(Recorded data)
■ ■ ■
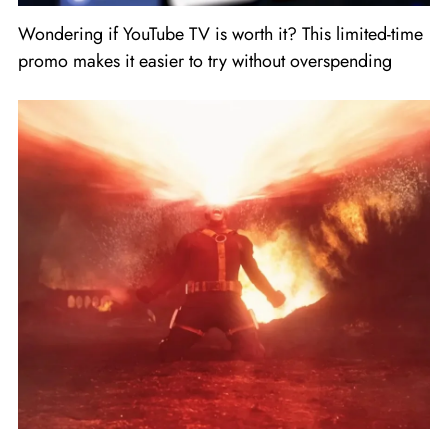
Wondering if YouTube TV is worth it? This limited-time
promo makes it easier to try without overspending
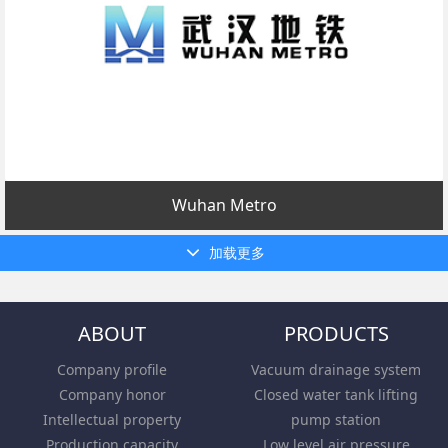
Wuhan Metro
加载更多
ABOUT
PRODUCTS
Company profile
Vacuum drainage system
Company honor
Closed water tank lifting
Intellectual property
pump station
Production capacity
Low level air pressure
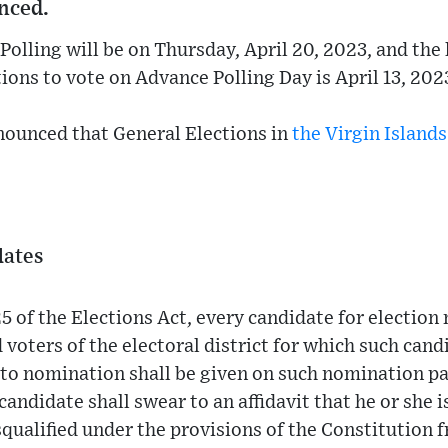
nced.
Polling will be on Thursday, April 20, 2023, and the 
ions to vote on Advance Polling Day is April 13, 202
nounced that General Elections in
the Virgin Islands
dates
5 of the Elections Act, every candidate for electio
 voters of the electoral district for which such cand
 to nomination shall be given on such nomination p
andidate shall swear to an affidavit that he or she is
qualified under the provisions of the Constitution 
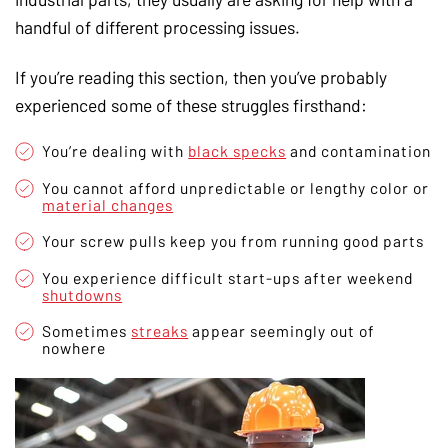
handful of different processing issues.
If you’re reading this section, then you’ve probably
experienced some of these struggles firsthand:
You’re dealing with
black specks
and contamination
You cannot afford unpredictable or lengthy color or
material changes
Your screw pulls keep you from running good parts
You experience difficult start-ups after weekend
shutdowns
Sometimes
streaks
appear seemingly out of
nowhere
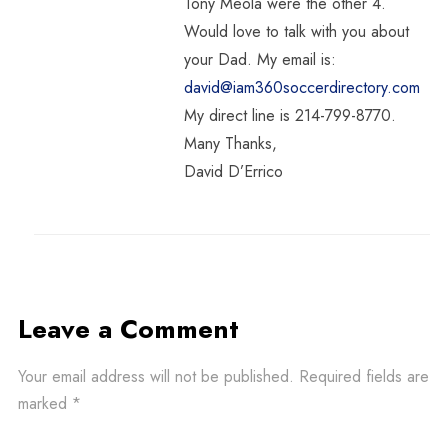
Tony Meola were the other 4.
Would love to talk with you about
your Dad. My email is:
david@iam360soccerdirectory.com
My direct line is 214-799-8770.
Many Thanks,
David D’Errico
Leave a Comment
Your email address will not be published.
Required fields are
marked
*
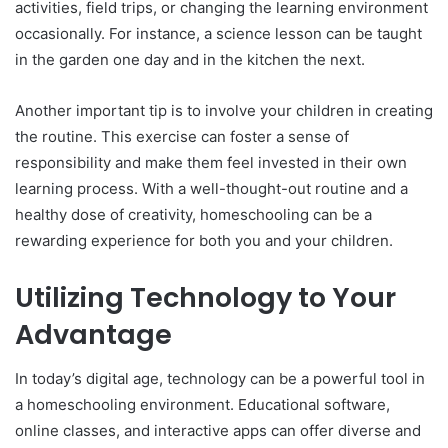
activities, field trips, or changing the learning environment
occasionally. For instance, a science lesson can be taught
in the garden one day and in the kitchen the next.
Another important tip is to involve your children in creating
the routine. This exercise can foster a sense of
responsibility and make them feel invested in their own
learning process. With a well-thought-out routine and a
healthy dose of creativity, homeschooling can be a
rewarding experience for both you and your children.
Utilizing Technology to Your
Advantage
In today’s digital age, technology can be a powerful tool in
a homeschooling environment. Educational software,
online classes, and interactive apps can offer diverse and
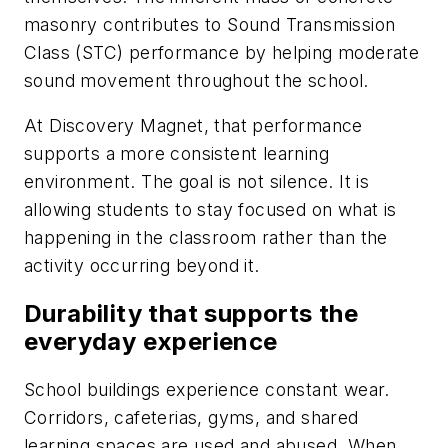
masonry contributes to Sound Transmission
Class (STC) performance by helping moderate
sound movement throughout the school.
At Discovery Magnet, that performance
supports a more consistent learning
environment. The goal is not silence. It is
allowing students to stay focused on what is
happening in the classroom rather than the
activity occurring beyond it.
Durability that supports the
everyday experience
School buildings experience constant wear.
Corridors, cafeterias, gyms, and shared
learning spaces are used and abused. When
■ ■ ■
▶ _Brief_
Reproduce the data above with "homeschooling" switched to "home education" wherever it occurs and everything else unchanged. Leave the pictures out of your answer.

▶ _Response area_
Wondering if YouTube TV is worth it? This limited-time
promo makes it easier to try without overspending
Wuhan Metro
加载更多
ABOUT
PRODUCTS
Company profile
Vacuum drainage system
Company honor
Closed water tank lifting
Intellectual property
pump station
Production capacity
Low level air pressure
nced.
Polling will be on Thursday, April 20, 2023, and the 
ions to vote on Advance Polling Day is April 13, 202
nounced that General Elections in
the Virgin Islands
dates
5 of the Elections Act, every candidate for electio
 voters of the electoral district for which such cand
 to nomination shall be given on such nomination p
andidate shall swear to an affidavit that he or she is
qualified under the provisions of the Constitution 
handful of different processing issues.
If you’re reading this section, then you’ve probably
experienced some of these struggles firsthand:
You’re dealing with
black specks
and contamination
You cannot afford unpredictable or lengthy color or
material changes
Your screw pulls keep you from running good parts
You experience difficult start-ups after weekend
shutdowns
Sometimes
streaks
appear seemingly out of
nowhere
Tony Meola were the other 4.
Would love to talk with you about
your Dad. My email is:
david@iam360soccerdirectory.com
My direct line is 214-799-8770.
Many Thanks,
David D’Errico
Leave a Comment
Your email address will not be published.
Required fields are
marked
*
activities, field trips, or changing the learning environment
occasionally. For instance, a science lesson can be taught
in the garden one day and in the kitchen the next.
Another important tip is to involve your children in creating
the routine. This exercise can foster a sense of
responsibility and make them feel invested in their own
learning process. With a well-thought-out routine and a
healthy dose of creativity, home education can be a
rewarding experience for both you and your children.
Utilizing Technology to Your
Advantage
In today’s digital age, technology can be a powerful tool in
a home education environment. Educational software,
online classes, and interactive apps can offer diverse and
masonry contributes to Sound Transmission
Class (STC) performance by helping moderate
sound movement throughout the school.
At Discovery Magnet, that performance
supports a more consistent learning
environment. The goal is not silence. It is
allowing students to stay focused on what is
happening in the classroom rather than the
activity occurring beyond it.
Durability that supports the
everyday experience
School buildings experience constant wear.
Corridors, cafeterias, gyms, and shared
learning spaces are used and abused. When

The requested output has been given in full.